With all the talk about “disparities” in innumerable contexts, there is one very important disparity that gets remarkably little attention — disparities in the ability to create wealth. People who are preoccupied, or even obsessed, with disparities in income are seldom interested much, or at all, in the disparities in the ability to create wealth, which are often the reasons for the disparities in income.
In a market economy, people pay us for benefiting them in some way — whether we are sweeping their floors, selling them diamonds or anything in between. Disparities in our ability to create benefits for which others will pay us are huge, and the skills required can develop early — or sometimes not at all.
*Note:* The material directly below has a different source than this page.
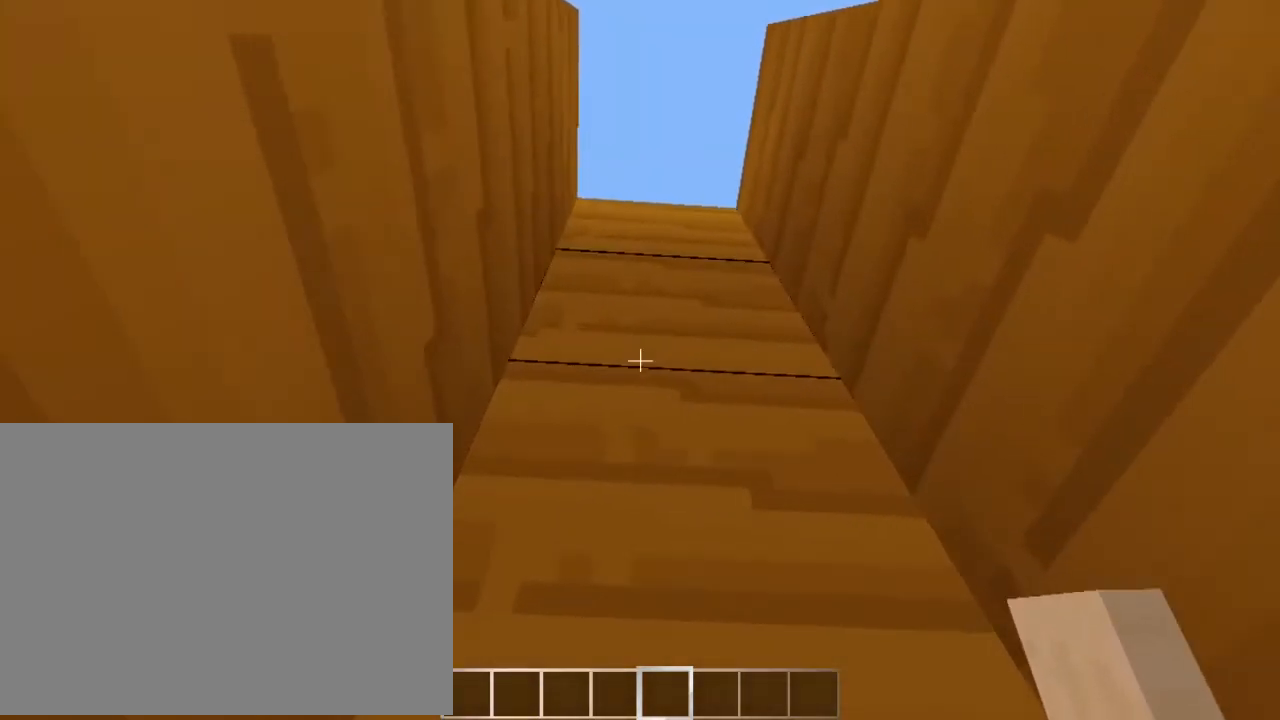
{"keys": ["jump", "left", "right"], "events": []}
A recent national competition among high school students who create their own technological advances turned up an especially high share of such students winning recognition in the San Francisco Bay Area. A closer look showed that the great majority of these Bay Area students had Asian names. Asian Americans are a substantial presence in this region but they are by no means a majority, much less such an overwhelming majority as they are among those winning high-tech awards.
This pattern of disproportionate representation of particular groups among those with special skills and achievements is not confined to Asian Americans or even to the United States. It is a phenomenon among particular racial, ethnic or other groups in countries around the world — the Ibos in Nigeria, the Parsees in India, the Armenians in the Ottoman Empire, Germans in Brazil, Chinese in Malaysia, Lebanese in West Africa, Tamils in Sri Lanka. The list goes on and on.
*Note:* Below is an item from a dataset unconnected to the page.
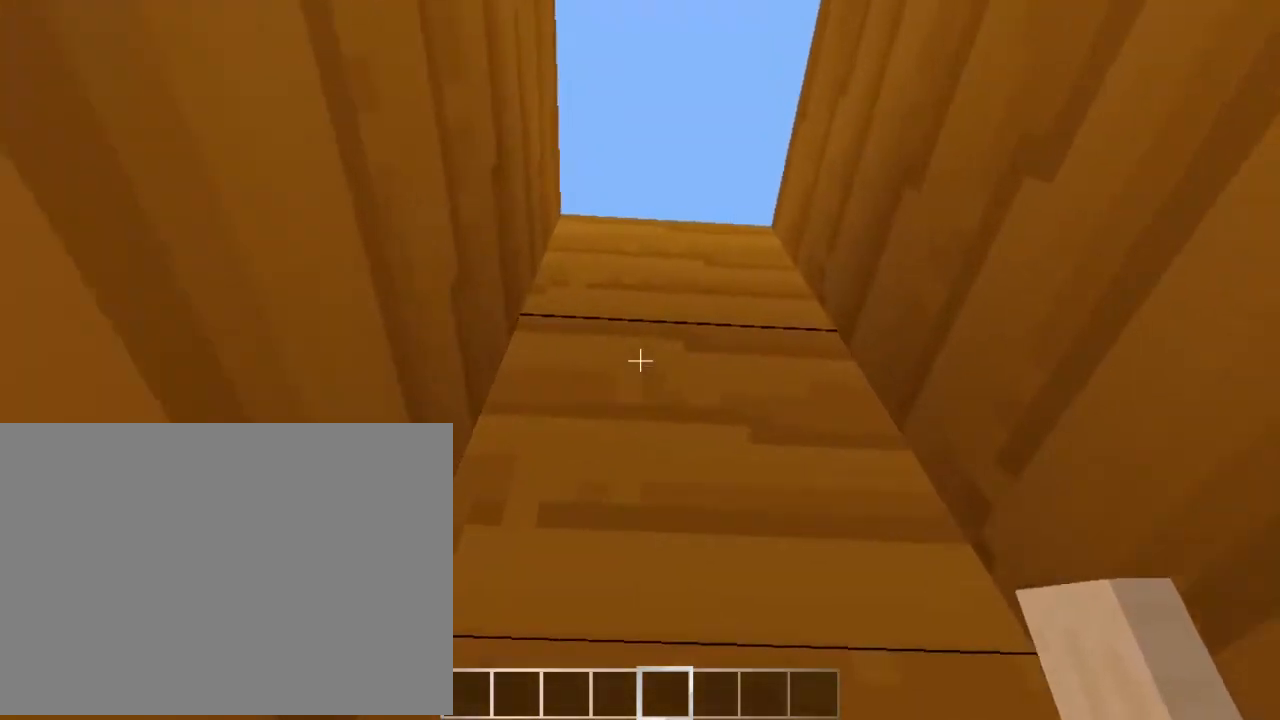
{"keys": ["jump", "left", "right"], "events": []}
Gross inequalities in skills and achievements have been the rule, not the exception, on every inhabited continent and for centuries on end. Yet our laws and government policies act as if any significant statistical difference between racial or ethnic groups in employment or income can only be a result of their being treated differently by others. Nor is this simply an opinion.
Businesses have been sued by the government when the representation of different groups among their employees differs substantially from their proportions in the population at large. But, no matter how the human race is broken down into its components, glaring disparities in achievements have been the rule, not the exception.
A sad commentary
Anyone who watches professional basketball games knows that the star players are by no means a representative sample of the population at large. The book “Human Accomplishment” by Charles Murray is a huge compendium of the top achievements around the world in the arts and sciences, as well as in sports and other fields. Nowhere have these achievements been random or representative of the demographic proportions of the population of a country or of the world. Nor have they been the same from one century to the next. China was once far more advanced technologically than any country in Europe, but then it fell behind and more recently is gaining ground.
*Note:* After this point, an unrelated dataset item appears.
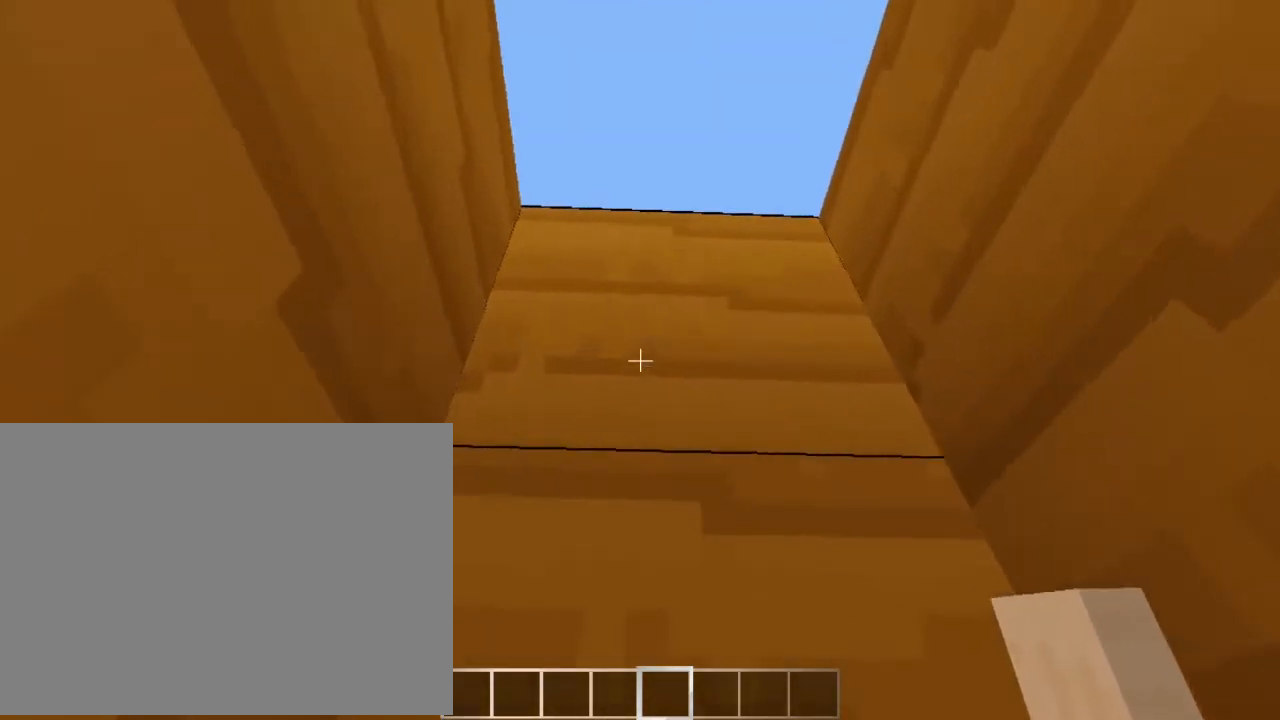
{"keys": ["jump", "left", "right"], "events": []}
Most professional golfers who participate in PGA tournaments have never won a single tournament, but Arnold Palmer, Jack Nicklaus and Tiger Woods have each won dozens of tournaments. Yet these and numerous other disparities in achievement are resolutely ignored by those whose shrill voices denounce disparities in rewards. Higher-achieving groups are often blamed for the failure of other groups to achieve. Politicians and intellectuals, especially, tend to conceive of social questions in terms that allow them to take on the role of being on the side of the angels against the forces of evil.
This can be a huge disservice to those individuals and groups who are lagging behind, for it leads them to focus on a sense of grievance and victimhood, rather than on how they can lift themselves up instead of trying to pull other people down. Again, this is a worldwide phenomenon — a sad commentary on the down side of the brotherhood of man.